• [TASK]: From the entries below, copy each line in which the word "idiadatasource" occurs.

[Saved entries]
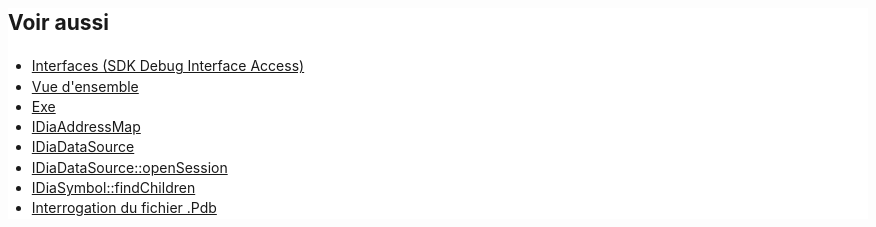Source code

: ## <a name="see-also"></a>Voir aussi
- [Interfaces (SDK Debug Interface Access)](../../debugger/debug-interface-access/interfaces-debug-interface-access-sdk.md)
- [Vue d'ensemble](../../debugger/debug-interface-access/overview-debug-interface-access-sdk.md)
- [Exe](../../debugger/debug-interface-access/exe.md)
- [IDiaAddressMap](../../debugger/debug-interface-access/idiaaddressmap.md)
- [IDiaDataSource](../../debugger/debug-interface-access/idiadatasource.md)
- [IDiaDataSource::openSession](../../debugger/debug-interface-access/idiadatasource-opensession.md)
- [IDiaSymbol::findChildren](../../debugger/debug-interface-access/idiasymbol-findchildren.md)
- [Interrogation du fichier .Pdb](../../debugger/debug-interface-access/querying-the-dot-pdb-file.md)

• [SOLVED EXERCISE]:
- [IDiaDataSource](../../debugger/debug-interface-access/idiadatasource.md)
- [IDiaDataSource::openSession](../../debugger/debug-interface-access/idiadatasource-opensession.md)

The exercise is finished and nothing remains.